Task material: Begin

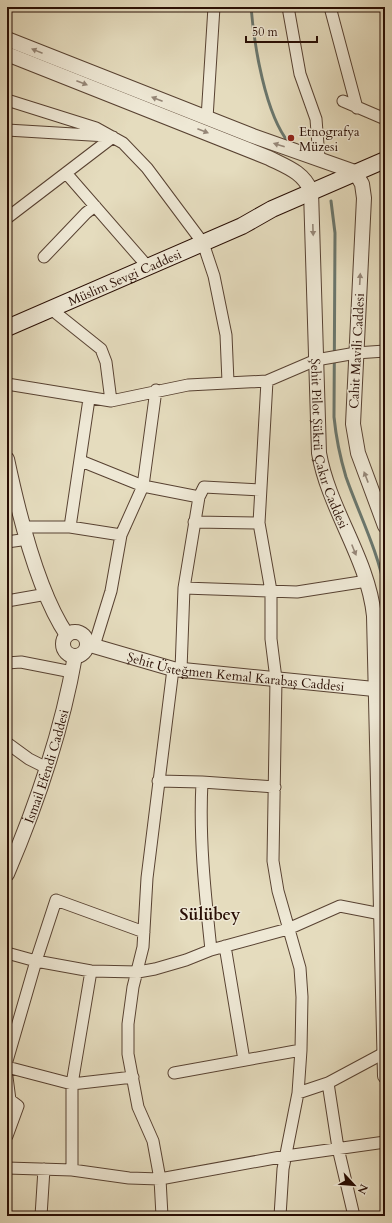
<svg xmlns="http://www.w3.org/2000/svg" width="392" height="1223" font-family="Cardo,serif">
  <style>
    .lines { fill: none; stroke-linecap: round; stroke-linejoin: round }
    .stream { stroke: #6a766c; stroke-width: 3 }
    .minor-casing { stroke: #584232; stroke-width: 13 }
    .tertiary-casing { stroke: #584232; stroke-width: 16 }
    .secondary-casing { stroke: #290e04; stroke-width: 18 }
    .minor { stroke: #eee8d5; stroke-width: 11 }
    .tertiary { stroke: #eee8d5; stroke-width: 14 }
    .secondary { stroke: #eee8d5; stroke-width: 16 }
    .oneway { fill: #958677 }
    .poi-dot { fill: #8f2418; stroke: #eee8d5; stroke-width: 1.5 }
    .labels { text-anchor: middle; stroke-width: 3; stroke-linejoin: round; paint-order: stroke }
    .poi-label { font-size: 13px; fill: #290e04; stroke: #eee8d5; text-anchor: start }
    .street-label { font-size: 13px; fill: #290e04; stroke: #eee8d5 }
    .district-label { font-size: 17px; font-weight: bold; fill: #290e04; stroke: #eee8d5 }
  </style>
  <rect width="100%" height="100%" fill="#e5dcbe"/>
  <filter id="stains"><feTurbulence type="fractalNoise" baseFrequency=".005" numOctaves="4"/><feColorMatrix values="0 0 0 0 .2 0 0 0 0 .09 0 0 0 0 .02 0 0 0 .5 -.17"/></filter>
  <radialGradient id="worn" r=".72"><stop offset=".6" stop-color="#630" stop-opacity="0"/><stop offset="1" stop-color="#630" stop-opacity=".3"/></radialGradient>
  <g class="lines">
    <path class="stream" d="M 251,7 C 254,44 265,114 289,143
      M 331,201 L 335,233 L 334,417 C 336,437 340,457 346,477 C 359,514 378,551 385,590"/>
    <g class="minor-casing">
      <path id="minor" d="M 288,7 L 300,74 L 316,119 L 319,158
        M 330,7 L 357,108
        M 7,100 L 96,128 L 123,143 L 147,168 L 203,243 L 214,276 L 226,335 L 228,382
        M 343,101 L 385,119
        M 207,118 L 214,7
        M 7,130 L 107,136
        M 66,173 L 148,267
        M 7,218 L 113,137
        M 44,257 L 86,213 L 95,206
        M 51,309 L 101,349 L 106,362 L 111,401
        M 267,381 L 259,523 L 271,591 L 271,639 L 276,679 L 273,861 L 278,891 L 300,968 L 302,997 L 301,1050 L 298,1093 L 283,1169 L 280,1216
        M 7,384 L 111,401 L 188,385 L 267,381 L 316,360 L 356,353 L 385,351
        M 81,461 L 143,486 L 199,497
        M 194,522 L 259,523
        M 25,527 L 70,527 L 121,535
        M 70,527 L 89,399
        M 7,542 L 28,539
        M 184,588 L 297,592 L 367,581
        M 7,601 L 47,594
        M 94,646 L 111,591 L 121,535 L 143,486 L 156,390
        M 7,663 L 21,662 L 72,672
        M 181,670 L 184,588 L 199,497 L 204,487 L 260,490
        M 7,743 L 29,759 L 47,768
        M 158,781 L 202,782 L 275,787
        M 202,782 C 199,838 205,893 211,950
        M 225,946 L 244,1060
        M 7,953 L 36,961 L 91,971 L 138,972 L 155,969 L 186,960 L 211,950 L 288,929 L 340,906 L 381,914
        M 7,1061 L 36,961 L 56,900 L 144,932
        M 7,1067 L 72,1084 L 133,1077
        M 174,1073 L 301,1050
        M 7,1077 L 10,1100 L 18,1106 L 7,1136
        M 328,1083 L 338,1148 L 354,1216
        M 298,1093 L 328,1083 L 384,1053
        M 7,1168 L 72,1170 L 129,1178 L 160,1179 L 286,1156 L 385,1142
        M 72,1170 L 72,1084 L 91,971
        M 41,1216 L 44,1169
        M 162,1216 L 160,1179 L 153,1141 L 138,1107 L 128,1054 L 128,1024 L 133,987 L 143,947 L 147,878 L 173,669"/>
    </g>
    <g class="tertiary-casing">
      <g id="tertiary">
        <path d="M 7,39 L 253,136 L 355,172 L 362,184 L 364,198 L 353,424 L 358,453 L 385,526"/>
        <path id="s1" d="M 7,54 L 269,158 C 287,167 303,172 311,191 L 319,453 C 329,510 368,558 374,616 L 385,1076"/>
        <path d="M 7,459 C 18,511 37,591 67,635"/>
        <circle cx="75" cy="644" r="12"/>
        <path id="s2" d="M 87,644 L 173,669 L 384,690"/>
        <path id="s3" d="M 7,874 C 37,804 62,731 75,656"/>
      </g>
    </g>
    <g class="secondary-casing">
      <g id="secondary">
        <path id="s4" d="M 7,328 L 242,226 L 272,209 L 385,160"/>
      </g>
    </g>
    <use href="#minor" class="minor"/>
    <use href="#tertiary" class="tertiary"/>
    <use href="#secondary" class="secondary"/>
  </g>
  <defs><path id="oneway-solid" d="M-6-.8H1V-3.2L6.5 0L1 3.2V.8H-6Z"/></defs>
  <g class="oneway">
    <use href="#oneway-solid" transform="translate(37 51) rotate(-158)"/>
    <use href="#oneway-solid" transform="translate(82 83) rotate(21)"/>
    <use href="#oneway-solid" transform="translate(157 99) rotate(-159)"/>
    <use href="#oneway-solid" transform="translate(203 131) rotate(21)"/>
    <use href="#oneway-solid" transform="translate(279 145) rotate(-162)"/>
    <use href="#oneway-solid" transform="translate(313 230) rotate(88)"/>
    <use href="#oneway-solid" transform="translate(360 279) rotate(-87)"/>
    <use href="#oneway-solid" transform="translate(366 477) rotate(-111)"/>
    <use href="#oneway-solid" transform="translate(354 550) rotate(68)"/>
  </g>
  <circle class="poi-dot" cx="291" cy="138" r="4"/>
  <g class="labels">
    <g class="poi-label">
      <text x="299" y="136">Etnografya<tspan x="299" dy="15">Müzesi</tspan></text>
    </g>
    <g class="street-label">
      <text dy="5" stroke="none"><textPath href="#s4" startOffset="128">Müslim Sevgi Caddesi</textPath></text>
      <text transform="translate(356 351) rotate(-87)" y="5">Cahit Mavili Caddesi</text>
      <text dy="5" stroke="none"><textPath href="#s1" startOffset="591">Şehit Pilot Şükrü Çakır Caddesi</textPath></text>
      <text dy="5" stroke="none"><textPath href="#s2" startOffset="152">Şehit Üsteğmen Kemal Karabaş Caddesi</textPath></text>
      <text dy="5" stroke="none"><textPath href="#s3" startOffset="115">İsmail Efendi Caddesi</textPath></text>
    </g>
    <g class="district-label">
      <text x="210" y="920">Sülübey</text>
    </g>
  </g>
  <rect width="392" height="1223" fill="none" stroke="#e5dcbe" stroke-width="24"/>
  <rect x="8" y="8" width="376" height="1207" fill="none" stroke="#290e04" stroke-width="2"/>
  <rect x="12" y="12" width="368" height="1199" fill="none" stroke="#290e04"/>
  <g transform="translate(354 1185) rotate(116)" stroke="#eee8d5" stroke-width="3" paint-order="stroke">
  <path d="M0-3L7 15L0 10L-7 15Z" fill="#290e04"/>
  <text y="-6" font-size="11" font-weight="bold" text-anchor="middle" fill="#290e04">N</text>
  </g>
  <path d="M246 36v6h71v-6" fill="none" stroke="#290e04" stroke-width="2"/>
  <text x="252" y="36" font-size="12" fill="#290e04" stroke="#eee8d5" stroke-width="3" paint-order="stroke">50 m</text>
  <rect width="100%" height="100%" filter="url(#stains)"/>
  <rect width="100%" height="100%" fill="url(#worn)"/>
</svg>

Task material: End

Return the entries above exactly, skipping any images.

<svg xmlns="http://www.w3.org/2000/svg" width="392" height="1223" font-family="Cardo,serif">
  <style>
    .lines { fill: none; stroke-linecap: round; stroke-linejoin: round }
    .stream { stroke: #6a766c; stroke-width: 3 }
    .minor-casing { stroke: #584232; stroke-width: 13 }
    .tertiary-casing { stroke: #584232; stroke-width: 16 }
    .secondary-casing { stroke: #290e04; stroke-width: 18 }
    .minor { stroke: #eee8d5; stroke-width: 11 }
    .tertiary { stroke: #eee8d5; stroke-width: 14 }
    .secondary { stroke: #eee8d5; stroke-width: 16 }
    .oneway { fill: #958677 }
    .poi-dot { fill: #8f2418; stroke: #eee8d5; stroke-width: 1.5 }
    .labels { text-anchor: middle; stroke-width: 3; stroke-linejoin: round; paint-order: stroke }
    .poi-label { font-size: 13px; fill: #290e04; stroke: #eee8d5; text-anchor: start }
    .street-label { font-size: 13px; fill: #290e04; stroke: #eee8d5 }
    .district-label { font-size: 17px; font-weight: bold; fill: #290e04; stroke: #eee8d5 }
  </style>
  <rect width="100%" height="100%" fill="#e5dcbe"/>
  <filter id="stains"><feTurbulence type="fractalNoise" baseFrequency=".005" numOctaves="4"/><feColorMatrix values="0 0 0 0 .2 0 0 0 0 .09 0 0 0 0 .02 0 0 0 .5 -.17"/></filter>
  <radialGradient id="worn" r=".72"><stop offset=".6" stop-color="#630" stop-opacity="0"/><stop offset="1" stop-color="#630" stop-opacity=".3"/></radialGradient>
  <g class="lines">
    <path class="stream" d="M 251,7 C 254,44 265,114 289,143
      M 331,201 L 335,233 L 334,417 C 336,437 340,457 346,477 C 359,514 378,551 385,590"/>
    <g class="minor-casing">
      <path id="minor" d="M 288,7 L 300,74 L 316,119 L 319,158
        M 330,7 L 357,108
        M 7,100 L 96,128 L 123,143 L 147,168 L 203,243 L 214,276 L 226,335 L 228,382
        M 343,101 L 385,119
        M 207,118 L 214,7
        M 7,130 L 107,136
        M 66,173 L 148,267
        M 7,218 L 113,137
        M 44,257 L 86,213 L 95,206
        M 51,309 L 101,349 L 106,362 L 111,401
        M 267,381 L 259,523 L 271,591 L 271,639 L 276,679 L 273,861 L 278,891 L 300,968 L 302,997 L 301,1050 L 298,1093 L 283,1169 L 280,1216
        M 7,384 L 111,401 L 188,385 L 267,381 L 316,360 L 356,353 L 385,351
        M 81,461 L 143,486 L 199,497
        M 194,522 L 259,523
        M 25,527 L 70,527 L 121,535
        M 70,527 L 89,399
        M 7,542 L 28,539
        M 184,588 L 297,592 L 367,581
        M 7,601 L 47,594
        M 94,646 L 111,591 L 121,535 L 143,486 L 156,390
        M 7,663 L 21,662 L 72,672
        M 181,670 L 184,588 L 199,497 L 204,487 L 260,490
        M 7,743 L 29,759 L 47,768
        M 158,781 L 202,782 L 275,787
        M 202,782 C 199,838 205,893 211,950
        M 225,946 L 244,1060
        M 7,953 L 36,961 L 91,971 L 138,972 L 155,969 L 186,960 L 211,950 L 288,929 L 340,906 L 381,914
        M 7,1061 L 36,961 L 56,900 L 144,932
        M 7,1067 L 72,1084 L 133,1077
        M 174,1073 L 301,1050
        M 7,1077 L 10,1100 L 18,1106 L 7,1136
        M 328,1083 L 338,1148 L 354,1216
        M 298,1093 L 328,1083 L 384,1053
        M 7,1168 L 72,1170 L 129,1178 L 160,1179 L 286,1156 L 385,1142
        M 72,1170 L 72,1084 L 91,971
        M 41,1216 L 44,1169
        M 162,1216 L 160,1179 L 153,1141 L 138,1107 L 128,1054 L 128,1024 L 133,987 L 143,947 L 147,878 L 173,669"/>
    </g>
    <g class="tertiary-casing">
      <g id="tertiary">
        <path d="M 7,39 L 253,136 L 355,172 L 362,184 L 364,198 L 353,424 L 358,453 L 385,526"/>
        <path id="s1" d="M 7,54 L 269,158 C 287,167 303,172 311,191 L 319,453 C 329,510 368,558 374,616 L 385,1076"/>
        <path d="M 7,459 C 18,511 37,591 67,635"/>
        <circle cx="75" cy="644" r="12"/>
        <path id="s2" d="M 87,644 L 173,669 L 384,690"/>
        <path id="s3" d="M 7,874 C 37,804 62,731 75,656"/>
      </g>
    </g>
    <g class="secondary-casing">
      <g id="secondary">
        <path id="s4" d="M 7,328 L 242,226 L 272,209 L 385,160"/>
      </g>
    </g>
    <use href="#minor" class="minor"/>
    <use href="#tertiary" class="tertiary"/>
    <use href="#secondary" class="secondary"/>
  </g>
  <defs><path id="oneway-solid" d="M-6-.8H1V-3.2L6.5 0L1 3.2V.8H-6Z"/></defs>
  <g class="oneway">
    <use href="#oneway-solid" transform="translate(37 51) rotate(-158)"/>
    <use href="#oneway-solid" transform="translate(82 83) rotate(21)"/>
    <use href="#oneway-solid" transform="translate(157 99) rotate(-159)"/>
    <use href="#oneway-solid" transform="translate(203 131) rotate(21)"/>
    <use href="#oneway-solid" transform="translate(279 145) rotate(-162)"/>
    <use href="#oneway-solid" transform="translate(313 230) rotate(88)"/>
    <use href="#oneway-solid" transform="translate(360 279) rotate(-87)"/>
    <use href="#oneway-solid" transform="translate(366 477) rotate(-111)"/>
    <use href="#oneway-solid" transform="translate(354 550) rotate(68)"/>
  </g>
  <circle class="poi-dot" cx="291" cy="138" r="4"/>
  <g class="labels">
    <g class="poi-label">
      <text x="299" y="136">Etnografya<tspan x="299" dy="15">Müzesi</tspan></text>
    </g>
    <g class="street-label">
      <text dy="5" stroke="none"><textPath href="#s4" startOffset="128">Müslim Sevgi Caddesi</textPath></text>
      <text transform="translate(356 351) rotate(-87)" y="5">Cahit Mavili Caddesi</text>
      <text dy="5" stroke="none"><textPath href="#s1" startOffset="591">Şehit Pilot Şükrü Çakır Caddesi</textPath></text>
      <text dy="5" stroke="none"><textPath href="#s2" startOffset="152">Şehit Üsteğmen Kemal Karabaş Caddesi</textPath></text>
      <text dy="5" stroke="none"><textPath href="#s3" startOffset="115">İsmail Efendi Caddesi</textPath></text>
    </g>
    <g class="district-label">
      <text x="210" y="920">Sülübey</text>
    </g>
  </g>
  <rect width="392" height="1223" fill="none" stroke="#e5dcbe" stroke-width="24"/>
  <rect x="8" y="8" width="376" height="1207" fill="none" stroke="#290e04" stroke-width="2"/>
  <rect x="12" y="12" width="368" height="1199" fill="none" stroke="#290e04"/>
  <g transform="translate(354 1185) rotate(116)" stroke="#eee8d5" stroke-width="3" paint-order="stroke">
  <path d="M0-3L7 15L0 10L-7 15Z" fill="#290e04"/>
  <text y="-6" font-size="11" font-weight="bold" text-anchor="middle" fill="#290e04">N</text>
  </g>
  <path d="M246 36v6h71v-6" fill="none" stroke="#290e04" stroke-width="2"/>
  <text x="252" y="36" font-size="12" fill="#290e04" stroke="#eee8d5" stroke-width="3" paint-order="stroke">50 m</text>
  <rect width="100%" height="100%" filter="url(#stains)"/>
  <rect width="100%" height="100%" fill="url(#worn)"/>
</svg>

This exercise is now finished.